December 11th, 2018
With family doctor offices and urgent care centres closing or reducing hours over the holidays, many people think emergency departments are the only option for those seeking non-urgent medical attention between Christmas and the New Year. This can lead to longer than usual waits for healthier patients, or those who don’t require immediate emergency care.
Holiday emergency department visits historically climb by up to 15 per cent compared to an average day at Grand River Hospital and St. Mary’s General Hospital. Emergency departments remain appropriately staffed during the season. By being prepared, people may avoid an emergency visit or greatly improve their experience if they need care over the holidays.
Here are some tips to help avoid a non-essential emergency department visit:
- Practice good hand hygiene, which is the single most effective method of preventing transmission of infection.
- Make sure everyone in your family has enough medications (both prescription and non-prescription) to get through the holidays.
- Keep medication, alcohol and tobacco products out of the reach of children. Homes are often busy, with additional people and less supervision for young members of the family. It is important to be more careful and vigilant where young children are concerned.
- Make sure all medical equipment (such as inhalers, respirators, glucometers and diabetic supplies) is in good working order.
- Ask your doctor’s office about its holiday hours and what back-up coverage it offers or recommends when the office is closed.
- Find out locations and hours for local walk-in clinics.
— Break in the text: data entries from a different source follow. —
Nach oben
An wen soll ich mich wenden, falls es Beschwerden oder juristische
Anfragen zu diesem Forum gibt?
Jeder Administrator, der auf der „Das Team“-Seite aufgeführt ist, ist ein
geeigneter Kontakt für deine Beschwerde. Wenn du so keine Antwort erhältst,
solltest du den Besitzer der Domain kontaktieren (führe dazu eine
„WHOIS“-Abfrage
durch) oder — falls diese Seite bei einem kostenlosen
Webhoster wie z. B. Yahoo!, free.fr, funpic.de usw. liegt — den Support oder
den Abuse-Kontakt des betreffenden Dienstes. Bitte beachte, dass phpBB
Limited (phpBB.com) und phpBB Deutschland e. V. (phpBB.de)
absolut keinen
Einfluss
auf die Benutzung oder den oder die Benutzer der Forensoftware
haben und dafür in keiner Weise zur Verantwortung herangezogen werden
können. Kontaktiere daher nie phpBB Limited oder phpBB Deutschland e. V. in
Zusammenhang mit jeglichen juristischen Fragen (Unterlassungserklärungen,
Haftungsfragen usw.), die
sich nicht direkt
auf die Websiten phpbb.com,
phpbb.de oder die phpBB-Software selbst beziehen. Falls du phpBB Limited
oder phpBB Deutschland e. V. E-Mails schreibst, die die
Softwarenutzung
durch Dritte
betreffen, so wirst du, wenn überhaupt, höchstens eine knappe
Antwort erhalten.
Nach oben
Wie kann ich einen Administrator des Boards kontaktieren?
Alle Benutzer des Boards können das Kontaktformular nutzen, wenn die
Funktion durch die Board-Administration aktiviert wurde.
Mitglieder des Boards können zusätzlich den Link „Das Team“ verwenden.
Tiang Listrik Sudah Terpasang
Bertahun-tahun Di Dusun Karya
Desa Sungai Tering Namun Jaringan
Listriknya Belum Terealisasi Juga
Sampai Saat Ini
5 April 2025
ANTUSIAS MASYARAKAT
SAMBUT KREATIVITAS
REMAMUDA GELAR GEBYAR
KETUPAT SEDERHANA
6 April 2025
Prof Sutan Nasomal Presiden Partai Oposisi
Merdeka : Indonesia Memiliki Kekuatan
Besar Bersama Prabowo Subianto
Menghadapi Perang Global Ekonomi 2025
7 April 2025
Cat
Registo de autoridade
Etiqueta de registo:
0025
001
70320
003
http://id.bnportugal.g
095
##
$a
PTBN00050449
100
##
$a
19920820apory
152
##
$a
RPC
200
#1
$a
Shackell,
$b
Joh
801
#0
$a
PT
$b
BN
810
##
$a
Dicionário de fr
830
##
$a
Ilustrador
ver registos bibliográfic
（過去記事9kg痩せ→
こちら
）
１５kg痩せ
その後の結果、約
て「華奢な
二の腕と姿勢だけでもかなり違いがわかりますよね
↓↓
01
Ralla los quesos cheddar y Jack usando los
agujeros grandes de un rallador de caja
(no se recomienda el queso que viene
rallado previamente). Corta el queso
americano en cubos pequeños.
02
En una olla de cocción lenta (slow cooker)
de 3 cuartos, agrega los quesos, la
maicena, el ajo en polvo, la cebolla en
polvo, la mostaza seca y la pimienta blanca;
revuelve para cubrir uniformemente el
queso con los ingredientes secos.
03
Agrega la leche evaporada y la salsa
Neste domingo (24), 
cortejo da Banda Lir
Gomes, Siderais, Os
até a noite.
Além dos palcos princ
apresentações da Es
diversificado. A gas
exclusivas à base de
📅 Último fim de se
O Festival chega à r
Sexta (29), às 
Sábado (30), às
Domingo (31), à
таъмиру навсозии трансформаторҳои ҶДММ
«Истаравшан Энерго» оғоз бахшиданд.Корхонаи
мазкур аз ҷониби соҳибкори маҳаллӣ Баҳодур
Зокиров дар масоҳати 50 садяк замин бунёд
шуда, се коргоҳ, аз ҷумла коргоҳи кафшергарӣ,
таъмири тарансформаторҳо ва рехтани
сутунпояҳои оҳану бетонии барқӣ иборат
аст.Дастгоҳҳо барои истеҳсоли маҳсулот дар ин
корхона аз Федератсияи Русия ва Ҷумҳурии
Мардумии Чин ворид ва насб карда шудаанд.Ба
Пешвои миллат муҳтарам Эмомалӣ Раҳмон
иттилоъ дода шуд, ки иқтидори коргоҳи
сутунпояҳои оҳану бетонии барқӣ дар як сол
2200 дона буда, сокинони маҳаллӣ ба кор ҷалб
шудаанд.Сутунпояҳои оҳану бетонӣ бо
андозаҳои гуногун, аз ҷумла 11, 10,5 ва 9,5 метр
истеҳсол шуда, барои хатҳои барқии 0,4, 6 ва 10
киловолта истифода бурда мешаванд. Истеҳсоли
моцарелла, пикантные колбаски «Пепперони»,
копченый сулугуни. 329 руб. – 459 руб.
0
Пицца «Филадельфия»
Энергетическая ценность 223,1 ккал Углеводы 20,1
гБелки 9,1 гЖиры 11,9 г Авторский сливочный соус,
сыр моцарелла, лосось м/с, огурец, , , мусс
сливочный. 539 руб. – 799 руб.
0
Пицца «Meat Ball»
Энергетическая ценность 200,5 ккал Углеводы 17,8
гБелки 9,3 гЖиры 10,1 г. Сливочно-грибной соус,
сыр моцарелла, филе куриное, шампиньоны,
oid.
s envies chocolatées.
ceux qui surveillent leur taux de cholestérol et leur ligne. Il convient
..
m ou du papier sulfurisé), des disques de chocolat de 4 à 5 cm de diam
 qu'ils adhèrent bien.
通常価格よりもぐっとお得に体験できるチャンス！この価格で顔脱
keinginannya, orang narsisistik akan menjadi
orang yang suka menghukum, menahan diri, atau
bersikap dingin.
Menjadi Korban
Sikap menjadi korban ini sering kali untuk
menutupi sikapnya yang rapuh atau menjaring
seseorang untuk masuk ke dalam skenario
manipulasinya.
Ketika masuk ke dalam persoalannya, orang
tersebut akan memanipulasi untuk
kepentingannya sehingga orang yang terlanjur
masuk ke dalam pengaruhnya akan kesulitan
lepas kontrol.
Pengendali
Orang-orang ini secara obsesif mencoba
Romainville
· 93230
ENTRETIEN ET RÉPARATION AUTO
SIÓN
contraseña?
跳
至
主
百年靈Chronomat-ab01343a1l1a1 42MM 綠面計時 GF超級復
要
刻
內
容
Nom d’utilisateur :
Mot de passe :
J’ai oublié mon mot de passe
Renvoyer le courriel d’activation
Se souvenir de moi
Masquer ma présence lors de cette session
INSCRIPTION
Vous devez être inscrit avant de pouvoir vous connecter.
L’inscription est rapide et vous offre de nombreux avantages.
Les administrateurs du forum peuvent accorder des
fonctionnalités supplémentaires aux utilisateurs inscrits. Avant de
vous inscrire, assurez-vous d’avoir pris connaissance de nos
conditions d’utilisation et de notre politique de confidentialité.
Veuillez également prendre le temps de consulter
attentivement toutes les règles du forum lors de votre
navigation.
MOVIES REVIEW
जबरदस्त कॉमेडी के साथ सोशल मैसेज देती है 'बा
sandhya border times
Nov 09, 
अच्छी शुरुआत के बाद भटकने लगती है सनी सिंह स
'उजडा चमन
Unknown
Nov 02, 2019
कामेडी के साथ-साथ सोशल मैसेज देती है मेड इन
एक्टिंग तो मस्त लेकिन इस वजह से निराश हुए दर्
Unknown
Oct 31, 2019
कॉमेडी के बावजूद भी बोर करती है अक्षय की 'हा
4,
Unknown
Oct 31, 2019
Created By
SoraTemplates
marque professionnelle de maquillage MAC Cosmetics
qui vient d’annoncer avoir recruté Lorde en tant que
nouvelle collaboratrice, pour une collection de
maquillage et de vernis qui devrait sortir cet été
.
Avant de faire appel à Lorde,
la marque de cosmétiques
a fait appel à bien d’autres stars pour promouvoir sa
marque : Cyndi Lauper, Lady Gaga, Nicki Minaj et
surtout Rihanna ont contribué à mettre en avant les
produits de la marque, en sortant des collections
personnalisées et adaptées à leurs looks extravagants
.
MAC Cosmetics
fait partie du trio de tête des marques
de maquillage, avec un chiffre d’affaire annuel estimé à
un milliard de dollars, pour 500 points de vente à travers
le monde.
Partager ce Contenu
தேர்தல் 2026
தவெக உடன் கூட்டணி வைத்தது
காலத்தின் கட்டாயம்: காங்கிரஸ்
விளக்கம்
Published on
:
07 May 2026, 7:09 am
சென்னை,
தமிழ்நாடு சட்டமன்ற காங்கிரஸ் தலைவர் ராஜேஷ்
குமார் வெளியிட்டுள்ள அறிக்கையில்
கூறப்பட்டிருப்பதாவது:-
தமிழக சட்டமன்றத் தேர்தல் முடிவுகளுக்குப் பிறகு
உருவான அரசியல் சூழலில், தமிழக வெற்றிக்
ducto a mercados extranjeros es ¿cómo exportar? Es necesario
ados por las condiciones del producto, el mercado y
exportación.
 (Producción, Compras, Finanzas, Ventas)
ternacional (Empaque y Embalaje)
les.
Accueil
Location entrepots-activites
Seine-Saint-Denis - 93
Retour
Those locations are available at: grhosp.on.ca/ed-wait-times and http://www.smgh.ca/ed-wait-times/.
- Know where to find the nearest 24-hour pharmacy.
Not all visits will be avoidable. An influx of patients could lead to longer than usual wait times for non-urgent care. Staff and physicians will do their best to see patients as quickly as possible, but the departments could be very busy. As always, patients will be seen by a doctor based on the severity of their illness or injury
If an emergency visit is necessary, remember the following:
- Bring your OHIP card or other medical insurance information;
- Bring a list or supply of your current medications;
- If you are coming to the department with a child, bring diapers, blankets and comfort items;
- If you have a new or worse cough or shortness of breath, put on a mask and use hand sanitizer when you arrive in the department. If you are feeling feverish, tell the receptionist or nurse right away; and
- If you need to visit, try to bring only essential visitors with you.